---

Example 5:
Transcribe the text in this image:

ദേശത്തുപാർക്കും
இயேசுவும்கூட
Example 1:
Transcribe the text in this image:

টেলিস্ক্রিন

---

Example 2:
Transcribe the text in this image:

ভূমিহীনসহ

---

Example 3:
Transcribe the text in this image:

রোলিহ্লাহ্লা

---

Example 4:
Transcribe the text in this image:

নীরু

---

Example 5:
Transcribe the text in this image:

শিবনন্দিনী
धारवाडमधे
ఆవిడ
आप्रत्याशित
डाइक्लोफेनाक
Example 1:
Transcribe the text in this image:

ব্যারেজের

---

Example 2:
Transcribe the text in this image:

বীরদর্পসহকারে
______________________________
# WHAT YOU NEED TO DO
Every entry must be duplicated exactly as it stands.

# OUTPUT OF THE TASK
---

Example 5:
Transcribe the text in this image:

ദേശത്തുപാർക്കും
இயேசுவும்கூட
Example 1:
Transcribe the text in this image:

টেলিস্ক্রিন

---

Example 2:
Transcribe the text in this image:

ভূমিহীনসহ

---

Example 3:
Transcribe the text in this image:

রোলিহ্লাহ্লা

---

Example 4:
Transcribe the text in this image:

নীরু

---

Example 5:
Transcribe the text in this image:

শিবনন্দিনী
धारवाडमधे
ఆవిడ
आप्रत्याशित
डाइक्लोफेनाक
Example 1:
Transcribe the text in this image:

ব্যারেজের

---

Example 2:
Transcribe the text in this image:

বীরদর্পসহকারে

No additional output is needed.